The theme concerning the vulnerability of women, particularly evident in the cases of African-American women, is first expressed in the very first chapter through the thoughts of Janie's grandmother, called Nanny Crawford. Nanny has observed Janie grow into a beautiful woman and, when she sees Janie kissing Johnny Taylor, a man Nanny considers to be "trashy," she fears for Janie's protection. She knows very well that Janie is in danger of being mistreated, especially sexually mistreated. But more than that, as an ex-slave, Nanny has witnessed African-American women being even more oppressed than African-American men. Nanny uses an extended metaphor to explain the oppression commonly endured by African-American women:

... So de white man throw down de load and tell de nigger man tuh pick it up. He pick it up because he hav to, but he don't tote it. He hand it to his womenfolks. De nigger woman is de mule uh de world so fur as Ah can see. (Ch. 1)
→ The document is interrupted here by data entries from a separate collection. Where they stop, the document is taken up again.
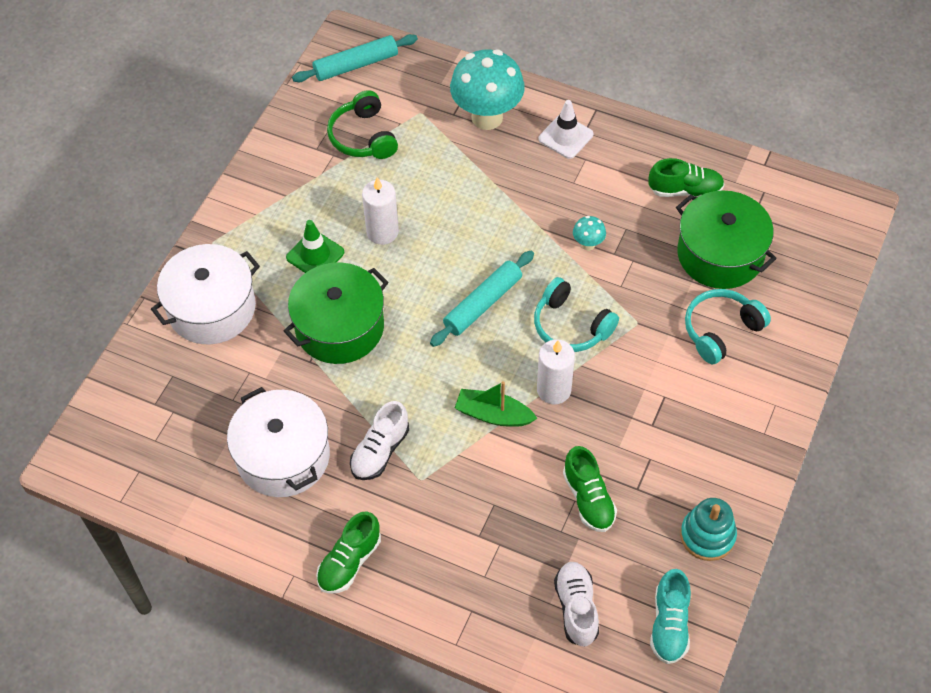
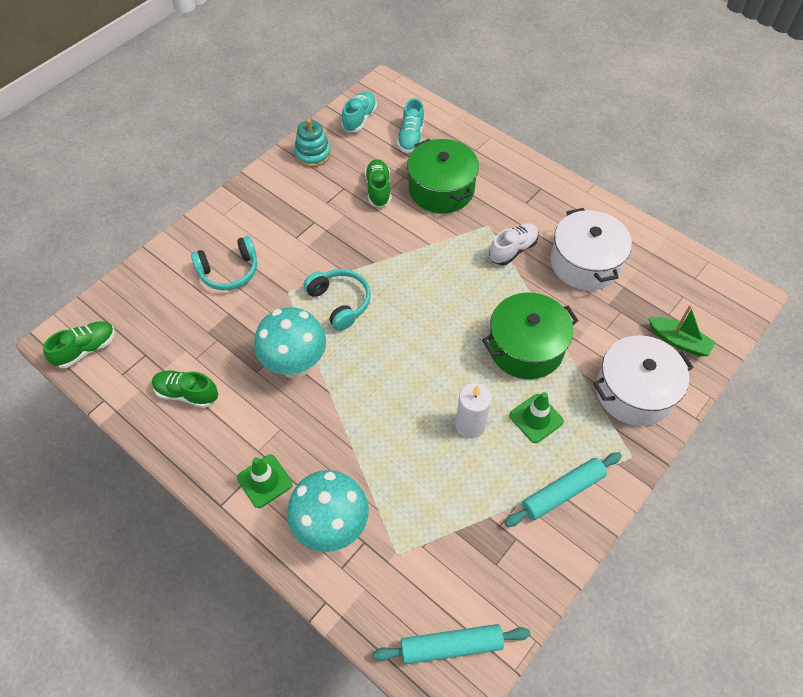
camera: 165 degrees left, 0 degrees up
green shoe [316,511,381,594] -> green shoe moved to [43,321,115,368]
green headphones [327,90,398,159] -> none
turquoise rolling pin [430,251,534,347] -> turquoise rolling pin moved to [505,452,622,527]
green boat [455,381,538,427] -> green boat moved to [648,305,715,357]
white candle [537,339,575,404] -> none
white traffic cone [539,100,593,159] -> green traffic cone [237,455,293,508]
white shoe [554,562,599,647] -> turquoise shoe [397,98,424,153]
turquoise mushroom [573,216,606,251] -> turquoise mushroom [254,307,326,379], size x2.33
green pot [676,190,777,289] -> green pot moved to [407,139,479,213]

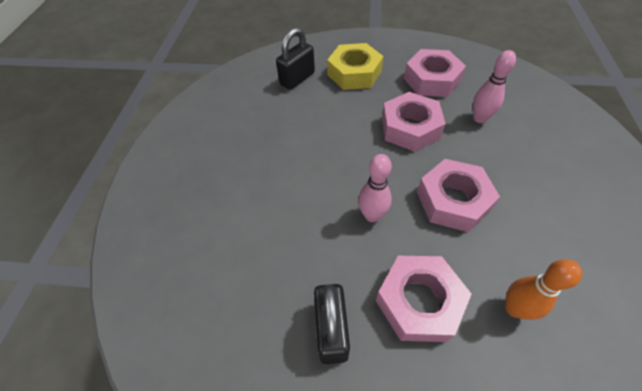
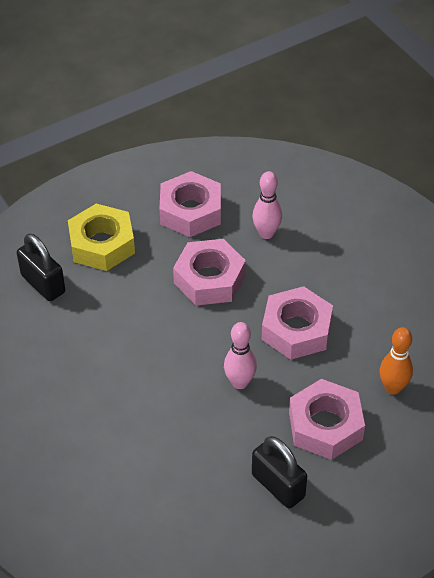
camera: 40 degrees left, 5 degrees down
black padlock [276,28,315,90] -> black padlock turned 45 degrees counterclockwise [17,234,65,301]

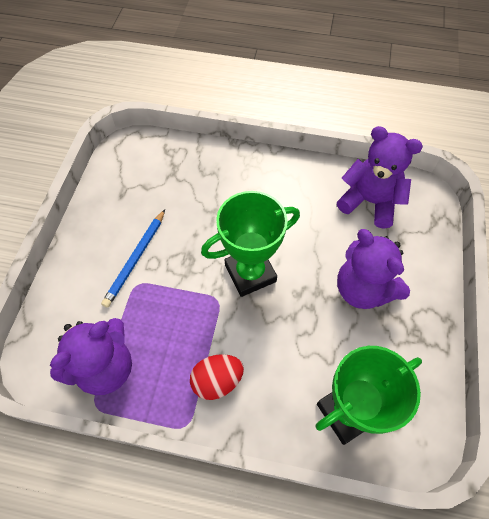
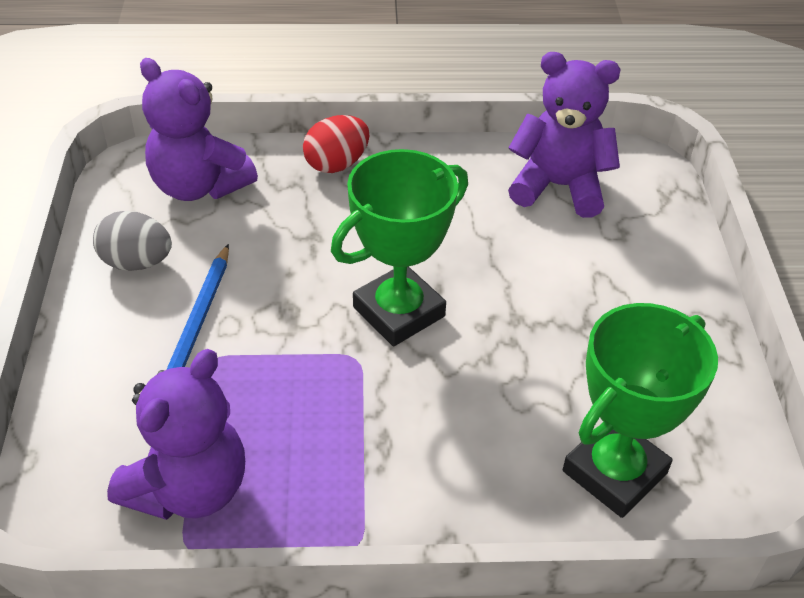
camera: 15 degrees left, 15 degrees down
red egg [190,354,244,400] -> red egg moved to [303,115,369,173]
purple teddy bear [337,229,410,309] -> purple teddy bear moved to [140,58,258,201]
none -> grey egg [93,211,172,271]

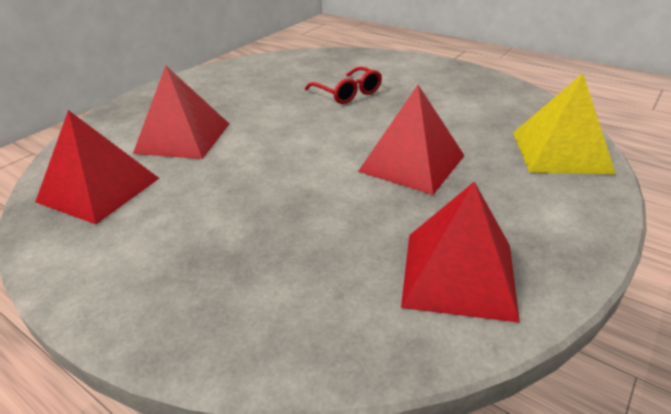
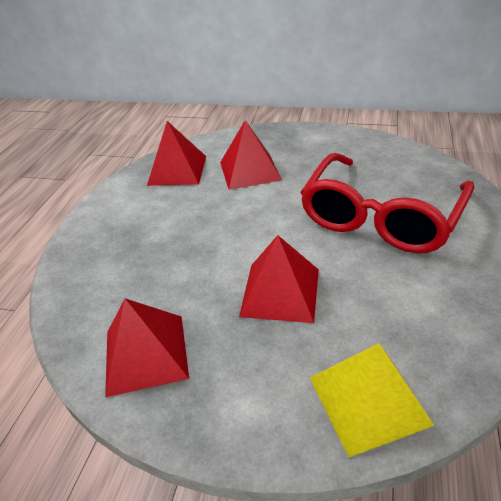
camera: 70 degrees right, 5 degrees up
red glasses [305,67,382,104] -> red glasses [300,153,474,253], size x2.33

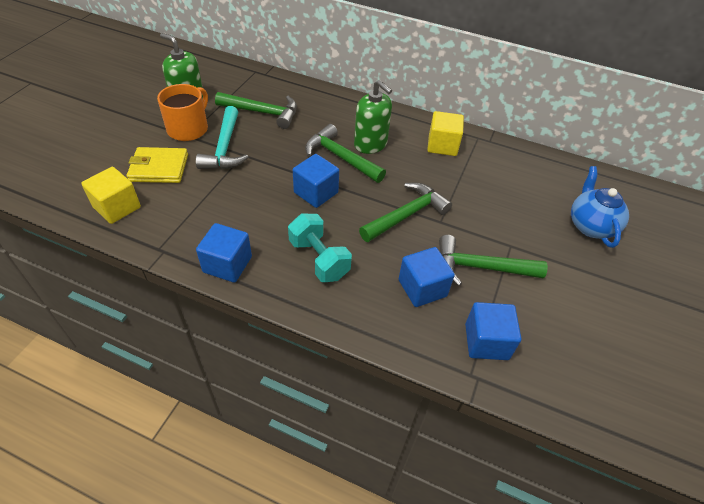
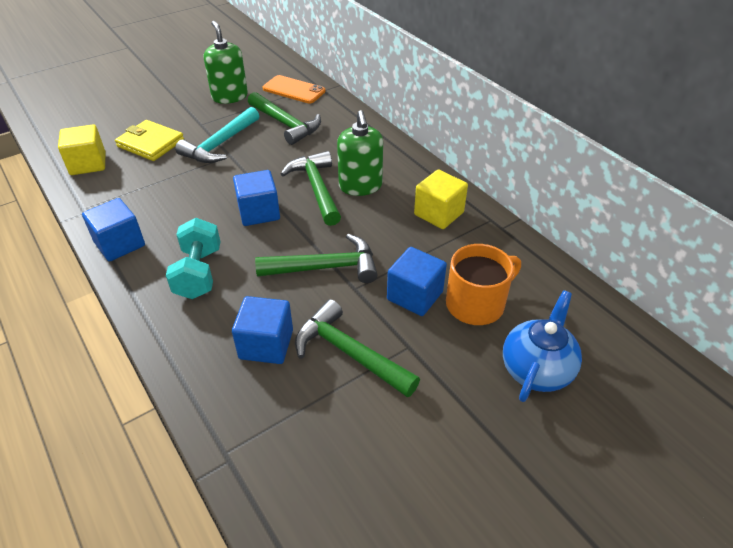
camera: 35 degrees right, 5 degrees down
orange mug [157,84,208,141] -> orange mug moved to [446,244,521,325]
blue cube [465,302,521,360] -> blue cube moved to [387,247,447,316]
none -> orange phone [262,75,325,104]

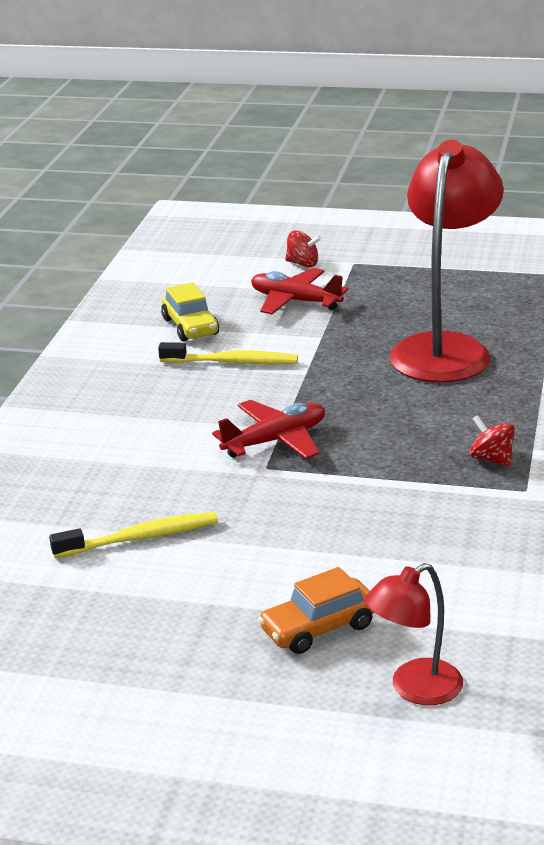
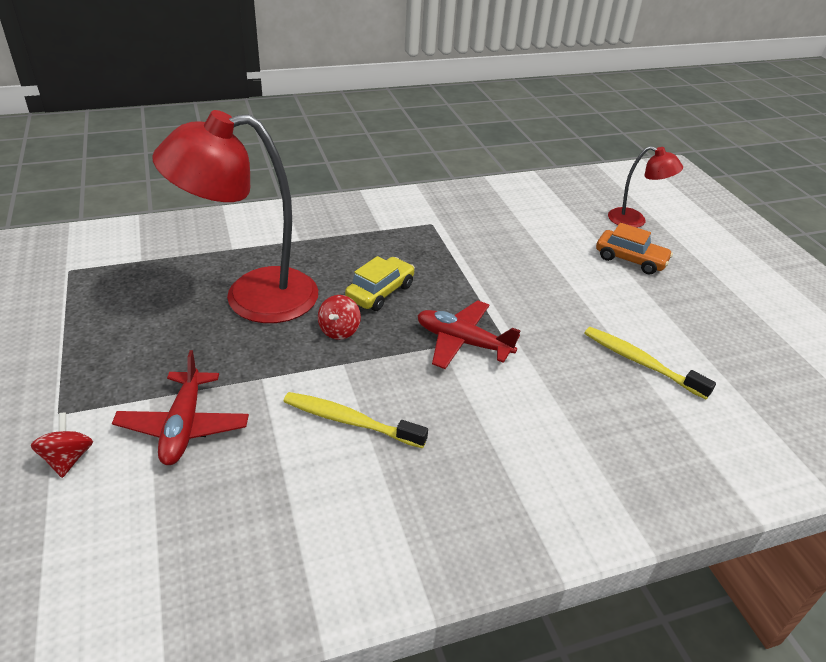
camera: 125 degrees left, 10 degrees up
yellow toothbrush [158,342,298,364] -> yellow toothbrush turned 45 degrees counterclockwise [283,392,428,448]
yellow car [161,282,219,342] -> yellow car moved to [345,256,415,311]
red spinning top [469,415,515,467] -> red spinning top moved to [318,295,361,340]

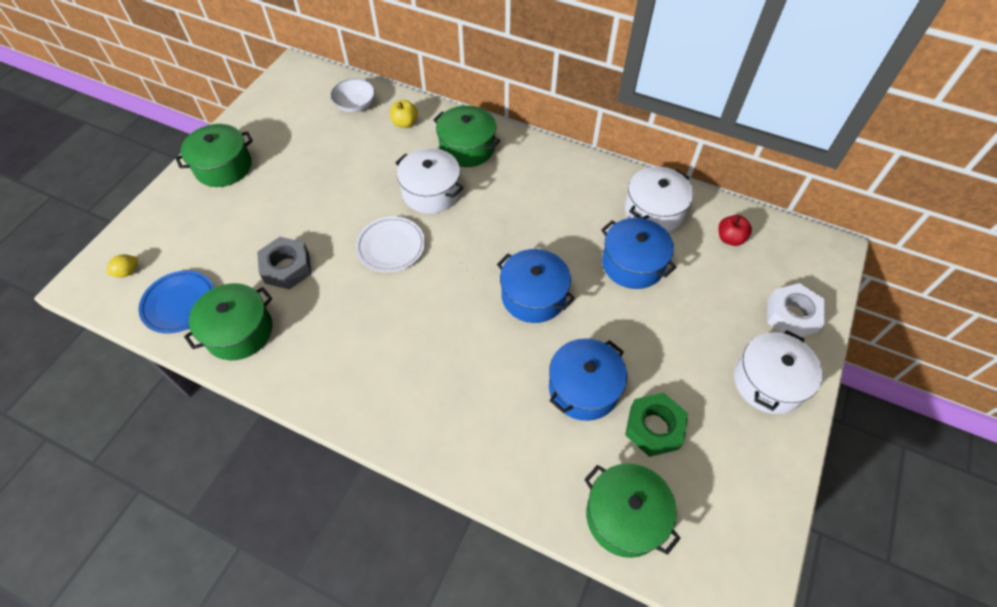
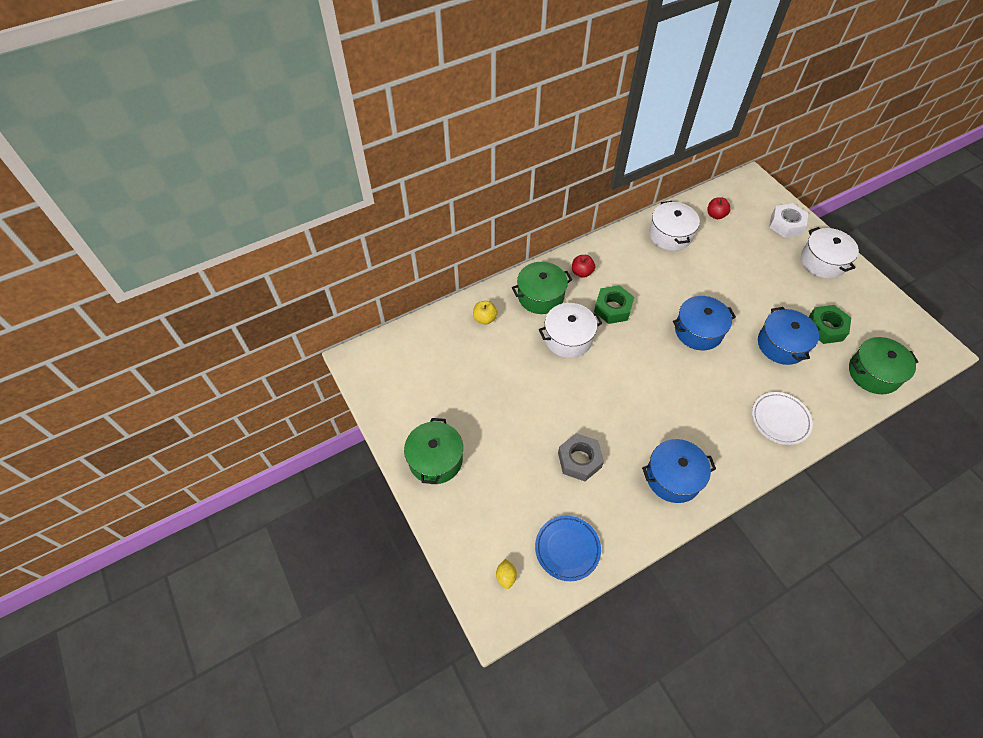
camera: 55 degrees left, 0 degrees up
green pot [184,283,272,360] -> none
white bowl [330,78,375,112] -> none
white plate [355,216,425,273] -> white plate moved to [752,392,813,445]
blue pot [601,218,677,289] -> blue pot moved to [642,439,716,503]
none -> red apple [572,255,595,278]
none -> green nut [594,285,634,324]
Since Nanny fears for Janie's safety, she wants her to marry Logan Killick, a very successful farmer, as quickly as possible, a marriage Nanny sees as being able to provide Janie with "protection." However, once married, Janie does not feel as secure and protected in the marriage as she would wish to feel and leaves Logan for another man, a man who also turns out to be abusive. In her third marriage to Tea Cake, she finds true happiness, but even Tea Cake becomes abusive. When Janie returns to her hometown Eatonville, she returns ultimately defeated but happy--she is happy because she has found her true self and experienced the world. In experiencing the world and surviving the experience, she has proven that she is actually not weak and vulnerable; she is strong.